Actually, Qiao Ze had thought about finding a chance to talk to Elder Yang, believing the old man would not refuse.

But considering that Elder Yang was already 101 years old this year, simple conversation might be possible, but high-intensity thinking and argumentation would be too demanding, so he abandoned the idea.

Thus, publishing the mathematical proof process in advance, if it could provoke a wide discussion in the mathematical and physics community, might give him some inspiration.

After all, he was idle anyway.

...

When Qiao Ze was immersed in a very concrete mathematical proposition, it always made his thinking clearer and more focused.

The various formulas in his mind seemed to transform into particles moving at the microscopic level, constantly moving along extremely complex geometric structures. It even gave Qiao Ze the illusion that these microscopic particles were no longer always in a state of quantum superposition, as if even the uncertainty principle had lost its effectiveness.

Every single particle moved on its own trajectory, just like in the macroscopic world.

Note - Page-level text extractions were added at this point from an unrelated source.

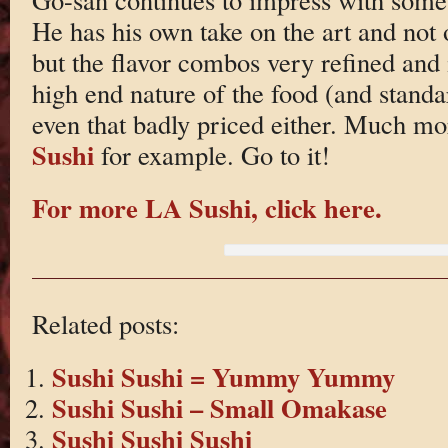
He has his own take on the art and not 
but the flavor combos very refined and i
high end nature of the food (and standard
even that badly priced either. Much m
Sushi
for example. Go to it!
For more LA Sushi, click here.
Related posts:
Sushi Sushi = Yummy Yummy
Sushi Sushi – Small Omakase
Sushi Sushi Sushi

Even those particles that are extremely short-lived, which emerge and decay in the blink of an eye, like the Higgs boson.

It wasn't that Qiao Ze was denying the uncertainty principle, but he suspected that specifically in the microscopic world, the concept of time as defined by macroscopic standards no longer held any meaning.

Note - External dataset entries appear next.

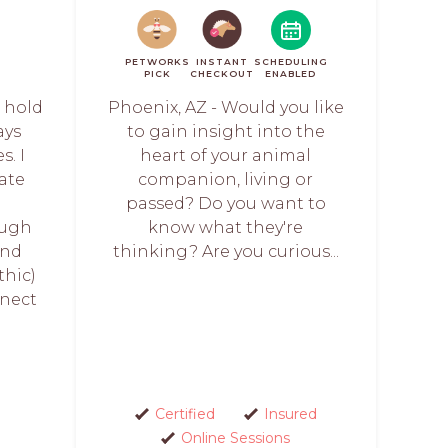
PETWORKS
INSTANT
SCHEDULING
PICK
CHECKOUT
ENABLED
s hold
Phoenix, AZ - Would you like
ays
to gain insight into the
s. I
heart of your animal
ate
companion, living or
passed? Do you want to
ough
know what they're
and
thinking? Are you curious...
thic)
nect
Certified
Insured
Online Sessions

This can be inferred by using a biological organism as a reference, such as a critical parameter—the speed at which neural signals propagate.

In different media, the speed at which nerve signals propagate has a range of values, for instance, the transmission speed in myelinated somatic nerve fibers is 39-90 meters per second. Therefore, theoretically speaking, the shorter the distance, the shorter the time required for signal propagation.

This is also why elephants are much slower than humans.

Similarly, at the level of microscopic particles, the Planck scale is currently the smallest scale that human scientific theory can study. Exceeding it would result in a transformation into a black hole, and the time it takes light to travel the Planck distance has been defined as Planck time.